[TEXTO FORNECIDO]
________________________________________

Como já foi indicado anteriormente, o consórcio não tem personalidade jurídica[16], mas recebe do ordenamento a condição de sujeito para a prática dos atos inerentes ao desempenho de suas finalidades, exemplificada pela inscrição no CNPJ. O consórcio possui, então, legitimidade ativa e passiva para estar em juízo e firmar contratos. Contudo, para entrar em juízo contra outras consorciadas, em função do inadimplemento de obrigações consorciais, será necessário constar expressa autorização contratual.


10. Fundo do Consórcio

O consórcio, apesar de não ter personalidade jurídica nem patrimônio próprio, poderá ter um fundo próprio, uma vez que há quem invoque a teoria unitária patrimonial de Pontes de Miranda. De acordo com ele:

“Justamente por estarem afetados à realização dos fins consorciais, os bens havidos pelo consórcio formam um fundo patrimonial separado, inacessível aos credores das consorciadas por dívidas não relacionadas, e tampouco aos próprios sócios”. [17]

Seria, então, um fundo apartado do patrimônio das consorciadas que, de acordo com Carvalhosa[18],

“Tem (...) o consórcio autonomia patrimonial, visto que os recursos atribuídos pelas consorciadas à administração do consórcio constituem patrimônio que, funcionalmente, destaca-se do das consorciadas durante todo o período de duração do consórcio. Assim, as consorciadas não têm ingerência sobre esse patrimônio afetado pelo consórcio durante sua existência.”

A legislação brasileira adotou uma posição neutra, não proibindo a formação deste fundo[19].


11. Participantes

Em relação a quem pode participar do consórcio, a lei estabelece que “Art. 278. As companhias e quaisquer outras sociedades, sob o mesmo controle ou não, podem constituir consórcio para executar determinado empreendimento, observado o disposto neste Capítulo.[20]” A doutrina critica a presença obrigatória de uma S/A e esclarece que a menção às companhias se deve ao fato do contexto de uma lei que rege as S/As, mas que trata de institutos que não se aplicam apenas a elas[21].

________________________________________

[INSTRUÇÃO ESCRITA 1]
No texto sobre o consórcio, que posição a legislação brasileira adotou quanto à formação do fundo?
As linhas que vêm depois deste texto não têm relação alguma com ele.

[ENTRADAS]
________________________________________

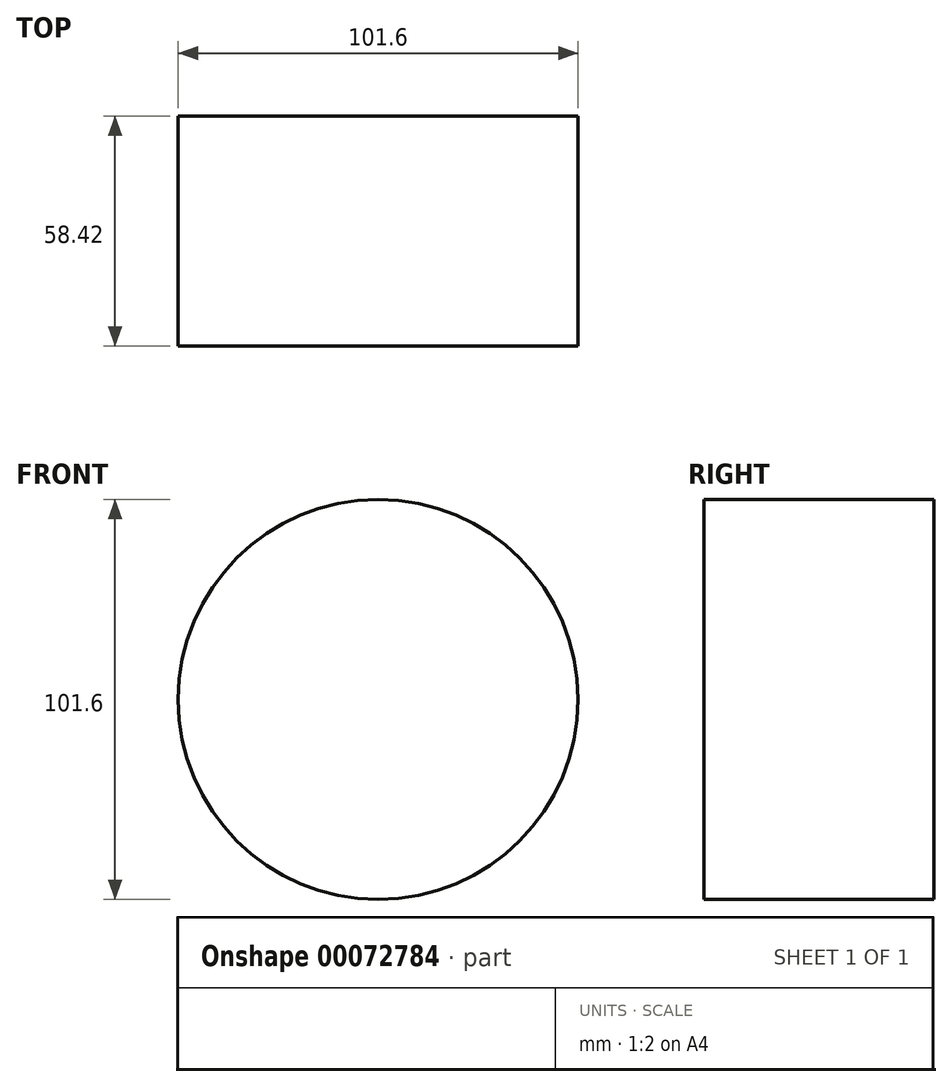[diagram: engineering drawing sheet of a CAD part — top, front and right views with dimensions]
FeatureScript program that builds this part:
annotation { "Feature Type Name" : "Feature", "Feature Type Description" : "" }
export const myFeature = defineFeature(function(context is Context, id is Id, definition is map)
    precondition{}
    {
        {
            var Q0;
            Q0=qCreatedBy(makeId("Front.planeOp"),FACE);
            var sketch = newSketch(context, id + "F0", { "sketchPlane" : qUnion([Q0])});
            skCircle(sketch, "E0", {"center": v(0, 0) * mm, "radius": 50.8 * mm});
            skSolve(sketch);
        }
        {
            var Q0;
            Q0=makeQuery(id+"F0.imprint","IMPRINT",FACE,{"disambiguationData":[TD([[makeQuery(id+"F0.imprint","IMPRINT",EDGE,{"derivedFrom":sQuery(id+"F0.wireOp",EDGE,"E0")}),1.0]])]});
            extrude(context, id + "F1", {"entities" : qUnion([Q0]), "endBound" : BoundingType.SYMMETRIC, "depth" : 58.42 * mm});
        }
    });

________________________________________

[INSTRUÇÃO ESCRITA 2]
Nas linhas das peças CAD, troque "builds" por "creates" e reproduza-as sem nenhuma outra mudança. Deixe as imagens de fora da resposta.

[RESULTADO 1]
Uma posição neutra, sem proibir a formação desse fundo.

[RESULTADO 2]
[diagram: engineering drawing sheet of a CAD part — top, front and right views with dimensions]
FeatureScript program that creates this part:
annotation { "Feature Type Name" : "Feature", "Feature Type Description" : "" }
export const myFeature = defineFeature(function(context is Context, id is Id, definition is map)
    precondition{}
    {
        {
            var Q0;
            Q0=qCreatedBy(makeId("Front.planeOp"),FACE);
            var sketch = newSketch(context, id + "F0", { "sketchPlane" : qUnion([Q0])});
            skCircle(sketch, "E0", {"center": v(0, 0) * mm, "radius": 50.8 * mm});
            skSolve(sketch);
        }
        {
            var Q0;
            Q0=makeQuery(id+"F0.imprint","IMPRINT",FACE,{"disambiguationData":[TD([[makeQuery(id+"F0.imprint","IMPRINT",EDGE,{"derivedFrom":sQuery(id+"F0.wireOp",EDGE,"E0")}),1.0]])]});
            extrude(context, id + "F1", {"entities" : qUnion([Q0]), "endBound" : BoundingType.SYMMETRIC, "depth" : 58.42 * mm});
        }
    });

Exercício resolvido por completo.